◆ WHAT YOU SHOULD DO ◆
Every line containing the word "setContent" must be pulled from the records.

◆ INPUT RECORDS ◆

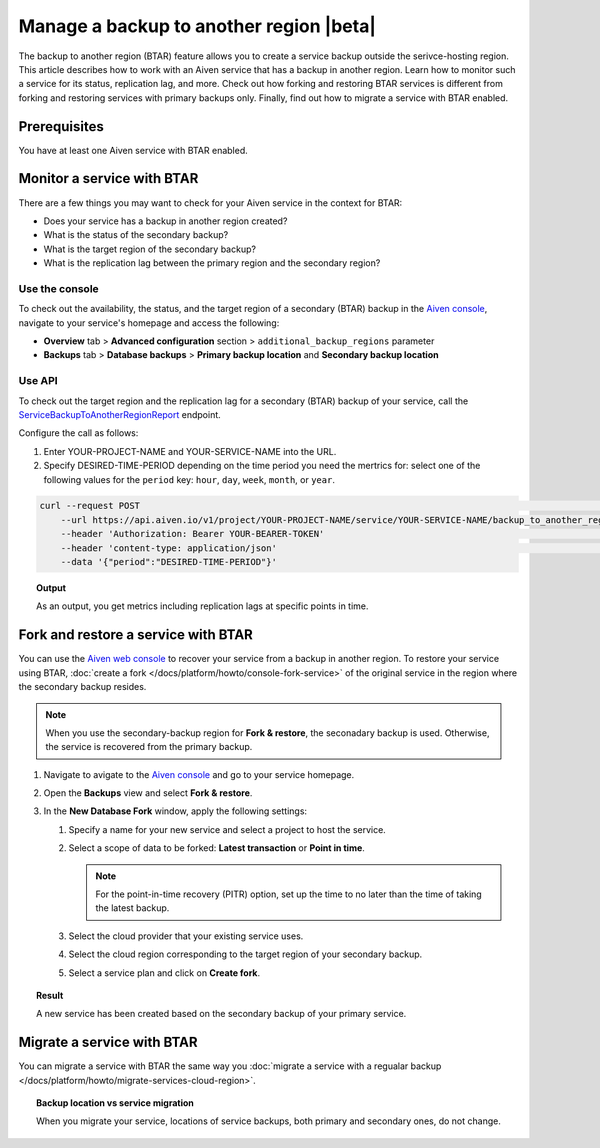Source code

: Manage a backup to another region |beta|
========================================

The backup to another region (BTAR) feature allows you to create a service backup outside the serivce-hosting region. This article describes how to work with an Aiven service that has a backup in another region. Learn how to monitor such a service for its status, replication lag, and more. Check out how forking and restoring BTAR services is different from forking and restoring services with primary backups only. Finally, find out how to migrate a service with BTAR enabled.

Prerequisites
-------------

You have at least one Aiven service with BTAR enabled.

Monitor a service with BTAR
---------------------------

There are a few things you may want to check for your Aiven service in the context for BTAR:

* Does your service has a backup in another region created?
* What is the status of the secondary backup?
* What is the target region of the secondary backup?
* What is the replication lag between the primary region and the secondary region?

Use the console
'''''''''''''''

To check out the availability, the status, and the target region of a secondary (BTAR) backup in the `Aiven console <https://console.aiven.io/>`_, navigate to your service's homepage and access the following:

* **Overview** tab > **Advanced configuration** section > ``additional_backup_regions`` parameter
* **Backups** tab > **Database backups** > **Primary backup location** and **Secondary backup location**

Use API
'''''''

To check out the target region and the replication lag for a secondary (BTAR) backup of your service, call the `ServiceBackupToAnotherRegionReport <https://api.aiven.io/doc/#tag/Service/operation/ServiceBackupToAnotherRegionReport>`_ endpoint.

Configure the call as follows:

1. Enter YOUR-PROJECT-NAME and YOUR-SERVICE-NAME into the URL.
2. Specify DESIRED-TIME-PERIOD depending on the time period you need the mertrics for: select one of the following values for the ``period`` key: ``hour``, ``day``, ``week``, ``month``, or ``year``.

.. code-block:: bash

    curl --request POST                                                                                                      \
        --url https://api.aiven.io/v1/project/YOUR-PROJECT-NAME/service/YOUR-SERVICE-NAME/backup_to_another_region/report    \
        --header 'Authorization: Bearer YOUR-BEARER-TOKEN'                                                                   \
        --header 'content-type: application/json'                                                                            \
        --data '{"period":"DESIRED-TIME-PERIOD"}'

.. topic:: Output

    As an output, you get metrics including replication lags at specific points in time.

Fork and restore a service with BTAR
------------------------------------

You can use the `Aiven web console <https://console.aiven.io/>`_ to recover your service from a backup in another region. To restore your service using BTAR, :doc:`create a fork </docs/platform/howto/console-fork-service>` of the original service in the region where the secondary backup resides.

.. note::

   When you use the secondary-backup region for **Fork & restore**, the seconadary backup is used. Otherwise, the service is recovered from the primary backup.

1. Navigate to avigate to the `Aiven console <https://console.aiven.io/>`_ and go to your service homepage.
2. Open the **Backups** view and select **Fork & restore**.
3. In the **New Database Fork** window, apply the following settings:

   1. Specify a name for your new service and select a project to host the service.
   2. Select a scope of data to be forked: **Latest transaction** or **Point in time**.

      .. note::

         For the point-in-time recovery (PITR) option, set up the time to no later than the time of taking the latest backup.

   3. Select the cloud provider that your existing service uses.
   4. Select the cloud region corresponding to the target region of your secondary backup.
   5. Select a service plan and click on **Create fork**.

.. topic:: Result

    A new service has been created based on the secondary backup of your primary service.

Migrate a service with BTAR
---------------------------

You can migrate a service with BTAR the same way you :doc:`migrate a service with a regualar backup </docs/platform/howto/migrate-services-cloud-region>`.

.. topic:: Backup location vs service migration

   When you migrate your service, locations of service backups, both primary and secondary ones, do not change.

--

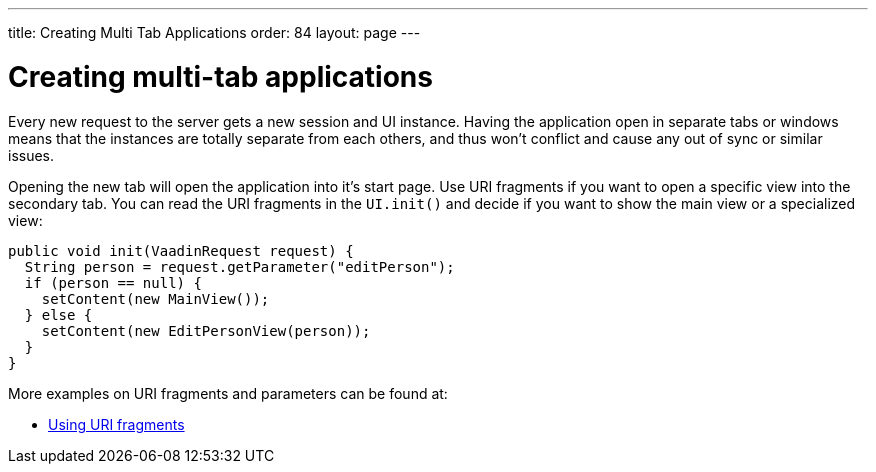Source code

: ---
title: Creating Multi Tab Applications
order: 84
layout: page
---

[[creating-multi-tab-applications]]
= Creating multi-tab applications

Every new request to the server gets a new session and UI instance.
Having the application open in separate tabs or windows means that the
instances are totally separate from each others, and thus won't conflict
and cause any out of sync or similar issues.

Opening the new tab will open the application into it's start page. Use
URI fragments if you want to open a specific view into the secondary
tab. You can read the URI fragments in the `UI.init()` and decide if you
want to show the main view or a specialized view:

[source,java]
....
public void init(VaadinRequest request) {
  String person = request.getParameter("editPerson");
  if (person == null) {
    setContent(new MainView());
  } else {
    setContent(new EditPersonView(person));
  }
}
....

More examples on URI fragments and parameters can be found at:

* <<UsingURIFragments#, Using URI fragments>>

◆ SOLUTION FOR THIS TASK ◆
    setContent(new MainView());
    setContent(new EditPersonView(person));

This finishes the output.